[Selected passage]
▬▬▬
Between July and September of this past year, 1,069,000 projectors were sold around the world. These numbers, reported by market-research firm Pacific Media Associates, represent a 20 percent increase over the same time period in 2004. Indeed, the more-than-a-million figure is a high watermark: never before have so many projectors been sold in such a short period of time.
With this influx in sales, invariably there were more first-time projector buyers than ever before. In the past couple of years, the projection industry has changed from a market ruled by integrators and IT guys to a market dominated by consumers and office workers. These days, a projector a projector is just as likely to be purchased off the Web or bought at a local technology store.
To help the newbies – or anyone who needs a refresher – Presentations has assembled a back-to-the-basics guide to projection specs. The following guide provides technical and real-world descriptions to the primary specs you'll encounter the next time you go on the hunt for a new projector.
LUMEN
Technical – A unit of luminous flux equal to the amount of light given out through a solid angle of 1 steradian by a point source of 1 candela intensity radiating uniformly in all directions.
Real-world – The unit measure of brightness used by all projection companies. In the mid '90s, the American National Standards Institute (ANSI) created a painstakingly outlined procedure for measuring lumens from a projector, which includes averaging out nine points on a screen to derive a total brightness rating. Though ANSI officially phased out its specification last year, the industry still uses the ANSI lumen as a standard measurement. In general, business projectors are 1,000 ANSI lumens and above, with most projectors falling in the 1,500 to 3,000 ANSI lumens range.
BRIGHTNESS
Technical – A quantitative measurement of a projector's maximum lamp output or luminance. Most often denoted with the lumen or ANSI lumen measurement.
Real-world – Business presentations are often held in meeting rooms with the lights on and the window shades open. Thus, the brighter your projector the better. Sharper text, clearer graphics and better overall imagery will be the result. Experts recommend at least 1,000 ANSI lumens for lights-on presenting, but in many scenarios that will even be too dim. Better to go with 1,500 to 2,000 lumens and play it safe. Keep in mind, the bigger the screen and the bigger the room, the brighter the projector you'll need. You can always turn down max brightness for venues that do not demand the power – like darkened presentation rooms and small auditoriums – but if a projector is not bright enough for an application you'll have to reassess your setup, turn down the lights or move to a different room altogether.
▬▬▬
[What to do]
a - Decide whether each statement agrees with the projection-specs guide. Give yes or no for each, along with the guide's deciding words quoted exactly.
(i) The July–September sales figure was 20 percent higher than the same period in 2004.
(ii) ANSI continues to maintain its lumen specification.
(iii) Experts recommend at least 2,000 ANSI lumens for lights-on presenting.
b - Return the part of the projection-specs guide that opens with the words containing "To help the" and closes with "in all directions.", copied word for word.
Answer from the projection-specs guide alone.

[Collected material]
▬▬▬
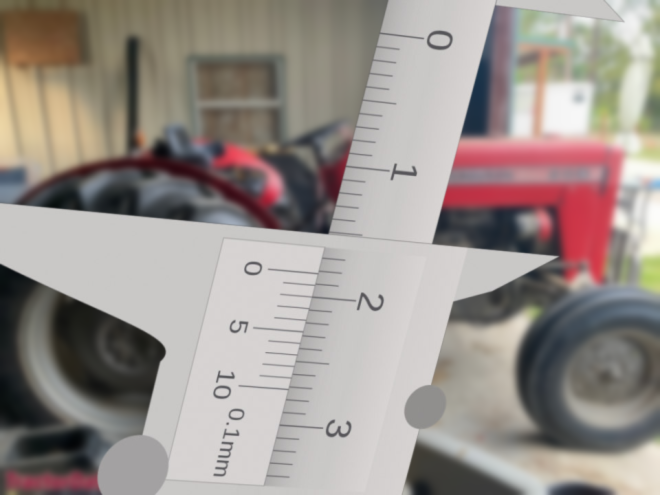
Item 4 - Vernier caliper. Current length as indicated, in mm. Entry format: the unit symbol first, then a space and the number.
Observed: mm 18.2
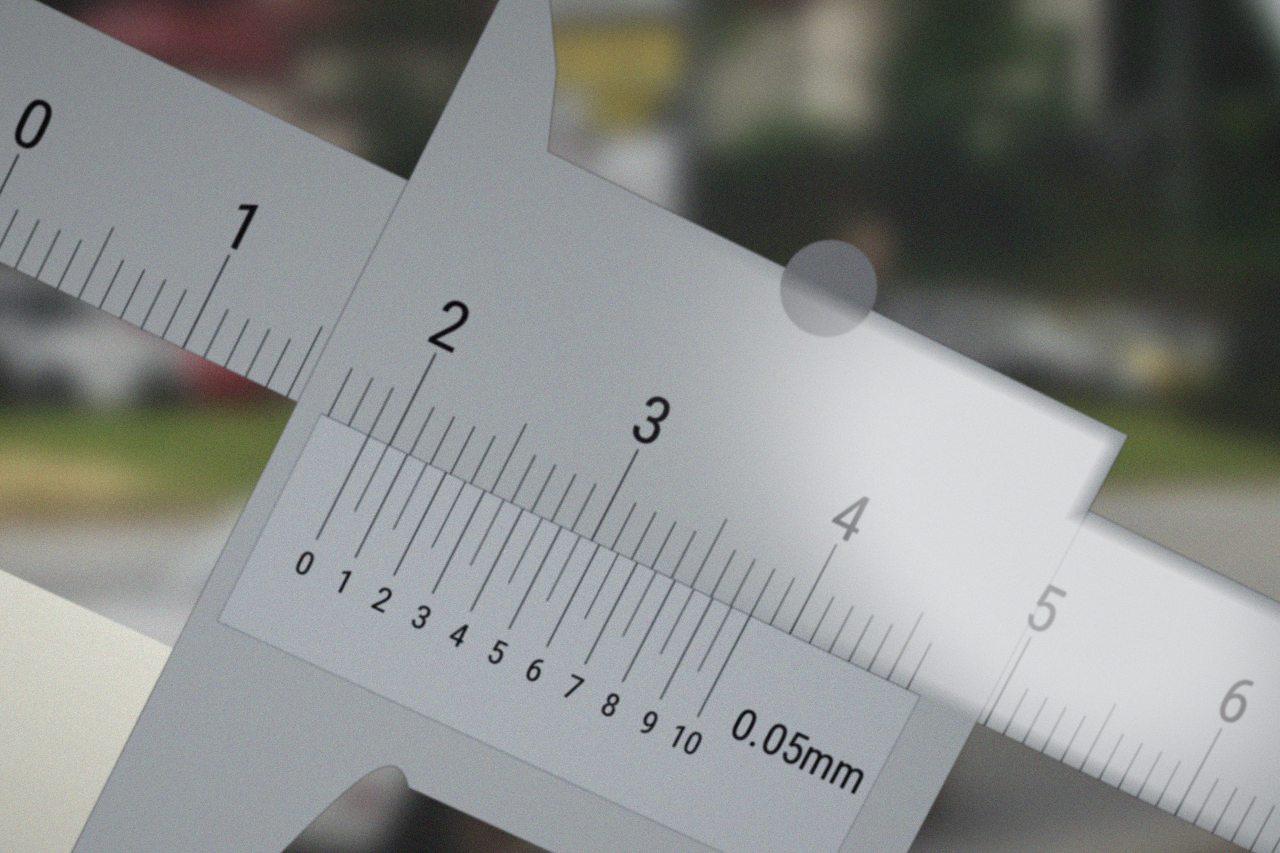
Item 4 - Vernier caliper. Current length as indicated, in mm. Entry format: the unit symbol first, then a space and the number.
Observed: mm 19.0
▬▬▬
[Replies]
a -
(i) Yes: "represent a 20 percent increase over the same time period in 2004"
(ii) No: "Though ANSI officially phased out its specification last year"
(iii) No: "Experts recommend at least 1,000 ANSI lumens for lights-on presenting"

b -
To help the newbies – or anyone who needs a refresher – Presentations has assembled a back-to-the-basics guide to projection specs. The following guide provides technical and real-world descriptions to the primary specs you'll encounter the next time you go on the hunt for a new projector.
LUMEN
Technical – A unit of luminous flux equal to the amount of light given out through a solid angle of 1 steradian by a point source of 1 candela intensity radiating uniformly in all directions.